*** Supplied passage ***

Major Components of the Integrated Well-Test Program

DFIT. The DFIT is also sometimes called the minifracture test. Minifracture pumping is a routine part of a hydraulic-fracturing operation. DFITs provide information for fracture design (leakoff types) and reservoir properties (initial reservoir pressure and system permeability), which is used for predicting future production.

PIT. A PIT is a cost-effective technique for the evaluation of prefracture reservoir parameters. The PIT provides estimates of the reservoir pressure, flow capacity, gas-in-flow rate, and skin.

PBU. A PBU is the most familiar transient well-testing technique; it has been used extensively in the industry. The primary purpose of a PBU test is to estimate system permeability, initial reservoir pressure, and fracture half-length, height, and conductivity. In most tight gas reservoirs, however, the PBU test requires very long buildup times—months are typical—and supercharging. Therefore, the PBU test is often not feasible in very tight rock.

Production-Data Analysis (PDA). PDA includes a series of well-test techniques such as absolute open-flow potential, decline-curve analysis, rate-transient analysis, and the production-logging test. The purpose of these well-test techniques is to determine the well deliverability (including initial well potential), well-decline behavior for expected ultimate recovery, well drainage area, reservoir properties, and well-flow profiling.

*** Supplied records ***

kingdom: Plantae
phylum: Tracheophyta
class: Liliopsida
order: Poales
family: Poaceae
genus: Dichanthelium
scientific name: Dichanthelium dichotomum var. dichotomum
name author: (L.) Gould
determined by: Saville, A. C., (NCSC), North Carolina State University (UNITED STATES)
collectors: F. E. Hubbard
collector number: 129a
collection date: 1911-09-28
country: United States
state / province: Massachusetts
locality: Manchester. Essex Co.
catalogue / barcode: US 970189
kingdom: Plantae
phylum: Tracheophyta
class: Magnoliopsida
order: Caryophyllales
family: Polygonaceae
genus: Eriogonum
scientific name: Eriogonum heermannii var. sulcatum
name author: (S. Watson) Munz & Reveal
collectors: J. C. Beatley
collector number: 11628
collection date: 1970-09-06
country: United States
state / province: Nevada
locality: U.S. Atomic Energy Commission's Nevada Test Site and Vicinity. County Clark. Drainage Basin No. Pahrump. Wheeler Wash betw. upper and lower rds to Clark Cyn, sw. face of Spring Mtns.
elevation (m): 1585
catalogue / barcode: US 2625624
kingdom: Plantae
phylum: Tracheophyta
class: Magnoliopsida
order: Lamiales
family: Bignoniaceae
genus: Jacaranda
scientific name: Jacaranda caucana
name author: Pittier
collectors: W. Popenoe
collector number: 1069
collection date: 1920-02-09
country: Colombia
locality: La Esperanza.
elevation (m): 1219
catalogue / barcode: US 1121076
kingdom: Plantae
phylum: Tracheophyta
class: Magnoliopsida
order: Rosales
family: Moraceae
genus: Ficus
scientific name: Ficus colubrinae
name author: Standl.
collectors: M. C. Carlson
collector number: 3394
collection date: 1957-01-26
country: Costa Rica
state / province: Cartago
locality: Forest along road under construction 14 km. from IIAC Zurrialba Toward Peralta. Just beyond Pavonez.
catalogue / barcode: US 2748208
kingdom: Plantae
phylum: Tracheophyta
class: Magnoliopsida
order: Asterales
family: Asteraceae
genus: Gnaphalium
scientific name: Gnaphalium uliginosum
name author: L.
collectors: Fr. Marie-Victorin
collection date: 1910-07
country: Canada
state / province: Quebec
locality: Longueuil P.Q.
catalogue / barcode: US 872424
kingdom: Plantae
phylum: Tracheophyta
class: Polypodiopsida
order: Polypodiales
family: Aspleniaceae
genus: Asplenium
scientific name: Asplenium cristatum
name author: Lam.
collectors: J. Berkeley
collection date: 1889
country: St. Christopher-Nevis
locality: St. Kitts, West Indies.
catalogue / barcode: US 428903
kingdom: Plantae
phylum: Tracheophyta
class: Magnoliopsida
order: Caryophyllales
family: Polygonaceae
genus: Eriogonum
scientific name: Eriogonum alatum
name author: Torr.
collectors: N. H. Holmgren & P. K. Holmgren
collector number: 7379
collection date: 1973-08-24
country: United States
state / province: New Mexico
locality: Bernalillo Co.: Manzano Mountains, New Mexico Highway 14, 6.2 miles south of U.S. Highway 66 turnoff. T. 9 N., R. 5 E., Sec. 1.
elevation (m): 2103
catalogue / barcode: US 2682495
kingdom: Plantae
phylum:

***

- Set task: Can you copy the whole passage on the integrated well-test program word for word? The entries were taken from a separate source.

- Exercise output:
Major Components of the Integrated Well-Test Program

DFIT. The DFIT is also sometimes called the minifracture test. Minifracture pumping is a routine part of a hydraulic-fracturing operation. DFITs provide information for fracture design (leakoff types) and reservoir properties (initial reservoir pressure and system permeability), which is used for predicting future production.

PIT. A PIT is a cost-effective technique for the evaluation of prefracture reservoir parameters. The PIT provides estimates of the reservoir pressure, flow capacity, gas-in-flow rate, and skin.

PBU. A PBU is the most familiar transient well-testing technique; it has been used extensively in the industry. The primary purpose of a PBU test is to estimate system permeability, initial reservoir pressure, and fracture half-length, height, and conductivity. In most tight gas reservoirs, however, the PBU test requires very long buildup times—months are typical—and supercharging. Therefore, the PBU test is often not feasible in very tight rock.

Production-Data Analysis (PDA). PDA includes a series of well-test techniques such as absolute open-flow potential, decline-curve analysis, rate-transient analysis, and the production-logging test. The purpose of these well-test techniques is to determine the well deliverability (including initial well potential), well-decline behavior for expected ultimate recovery, well drainage area, reservoir properties, and well-flow profiling.